* How to complete this task *
A bare number is the only acceptable answer: how many lines of these entries include "will"?

* Saved entries *
━━━━
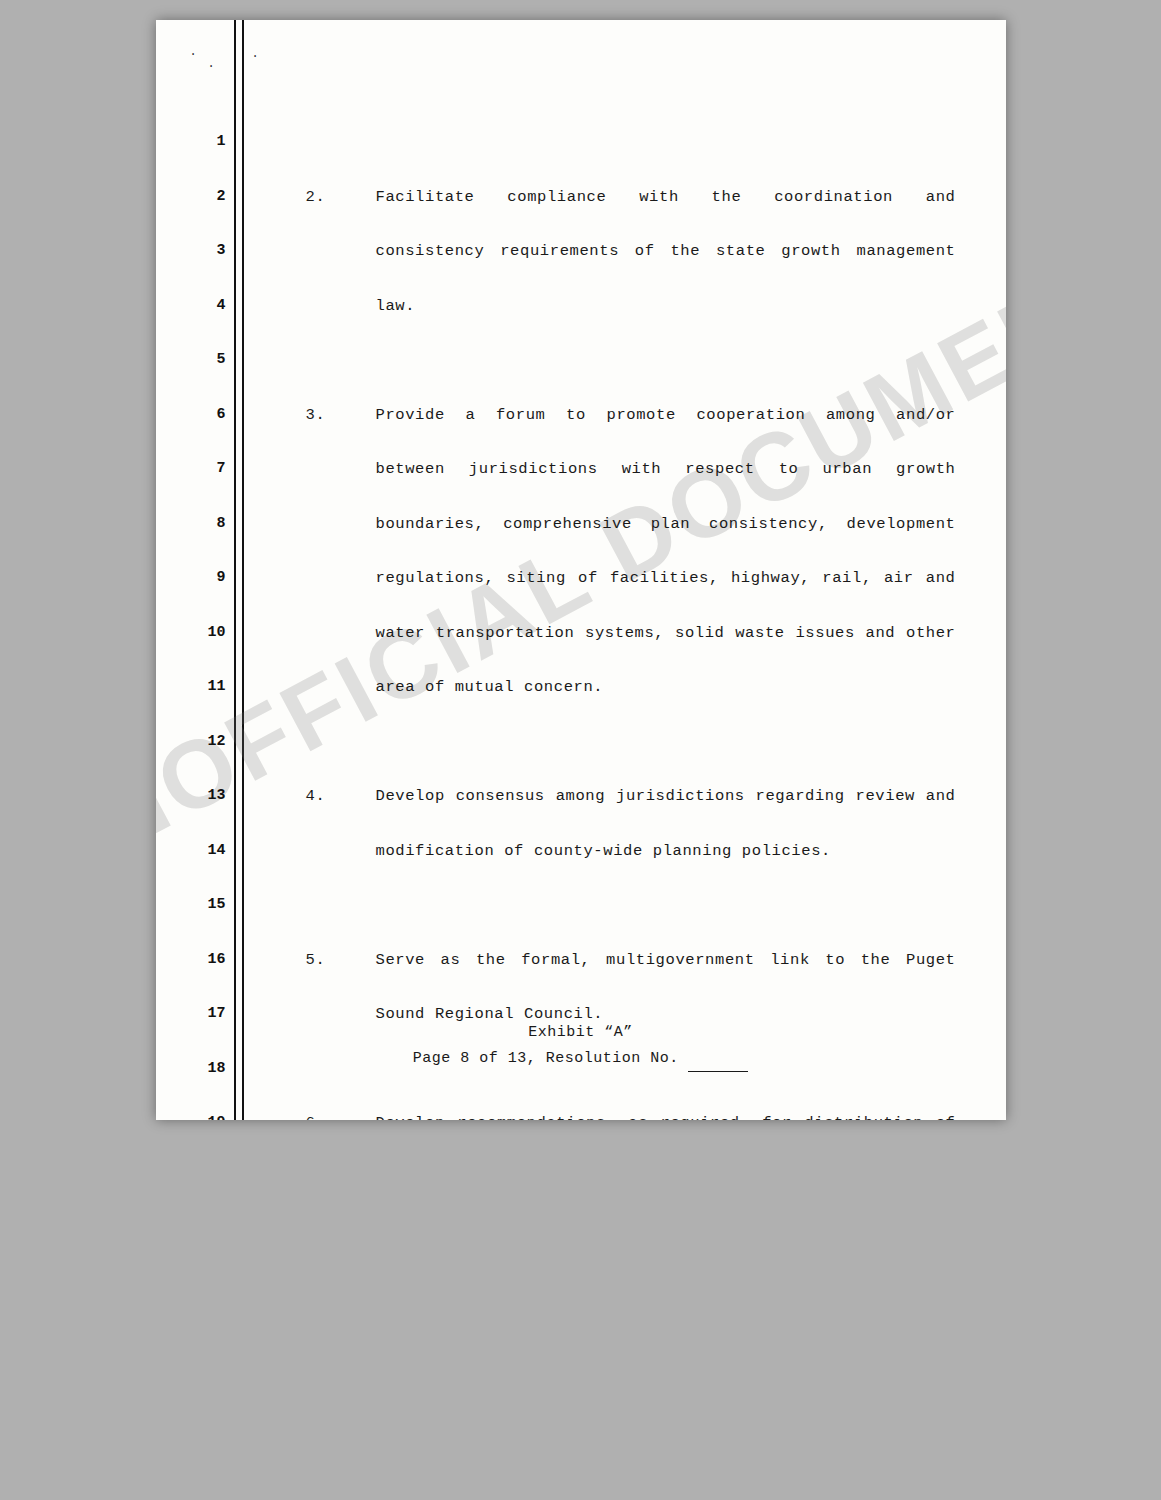·
·
·
UNOFFICIAL DOCUMENT
1
2
3
4
5
6
7
8
9
10
11
12
13
14
15
16
17
18
19
20
21
22
23
24
2.
Facilitate compliance with the coordination and consistency requirements of the state growth management law.
3.
Provide a forum to promote cooperation among and/or between jurisdictions with respect to urban growth boundaries, comprehensive plan consistency, development regulations, siting of facilities, highway, rail, air and water transportation systems, solid waste issues and other area of mutual concern.
4.
Develop consensus among jurisdictions regarding review and modification of county-wide planning policies.
5.
Serve as the formal, multigovernment link to the Puget Sound Regional Council.
6.
Develop recommendations, as required, for distribution of certain federal, state and regional funds.
7.
Provide educational forums on regional issues.
Exhibit “A”
Page 8 of 13, Resolution No.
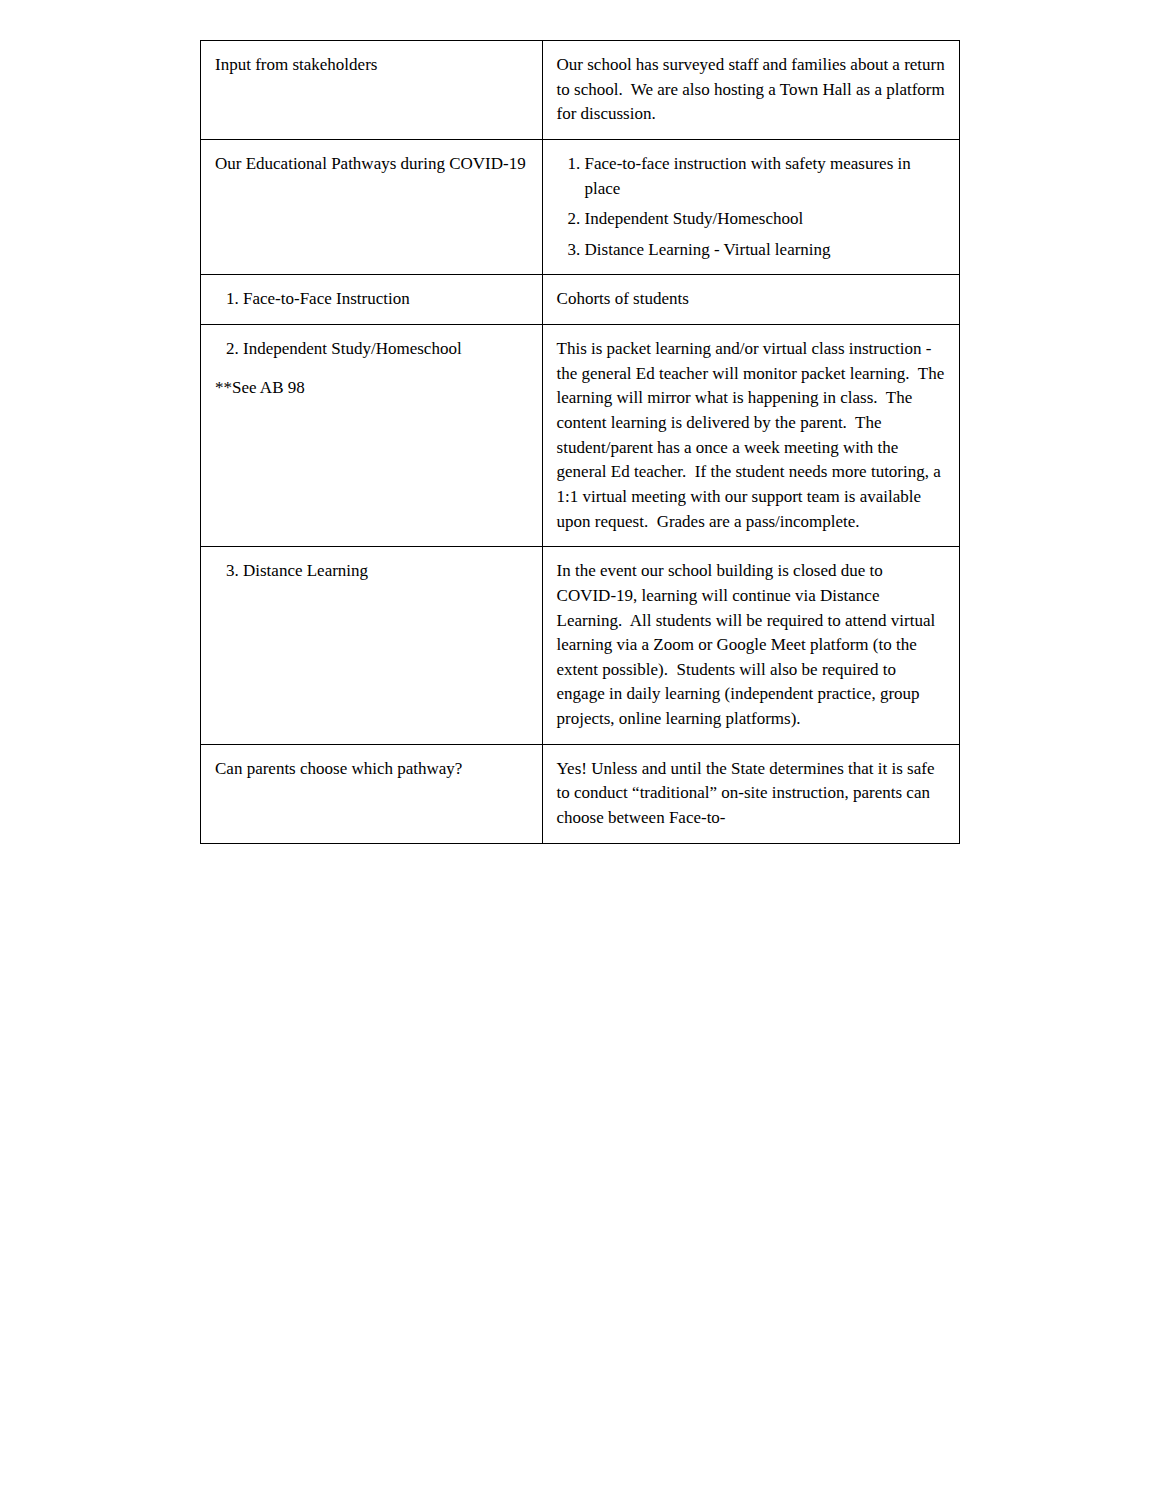| Input from stakeholders | Our school has surveyed staff and families about a return to school. We are also hosting a Town Hall as a platform for discussion. |
| Our Educational Pathways during COVID-19 | Face-to-face instruction with safety measures in place Independent Study/Homeschool Distance Learning - Virtual learning |
| Face-to-Face Instruction | Cohorts of students |
| Independent Study/Homeschool **See AB 98 | This is packet learning and/or virtual class instruction - the general Ed teacher will monitor packet learning. The learning will mirror what is happening in class. The content learning is delivered by the parent. The student/parent has a once a week meeting with the general Ed teacher. If the student needs more tutoring, a 1:1 virtual meeting with our support team is available upon request. Grades are a pass/incomplete. |
| Distance Learning | In the event our school building is closed due to COVID-19, learning will continue via Distance Learning. All students will be required to attend virtual learning via a Zoom or Google Meet platform (to the extent possible). Students will also be required to engage in daily learning (independent practice, group projects, online learning platforms). |
| Can parents choose which pathway? | Yes! Unless and until the State determines that it is safe to conduct “traditional” on-site instruction, parents can choose between Face-to- |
━━━━
* Exercise output *
2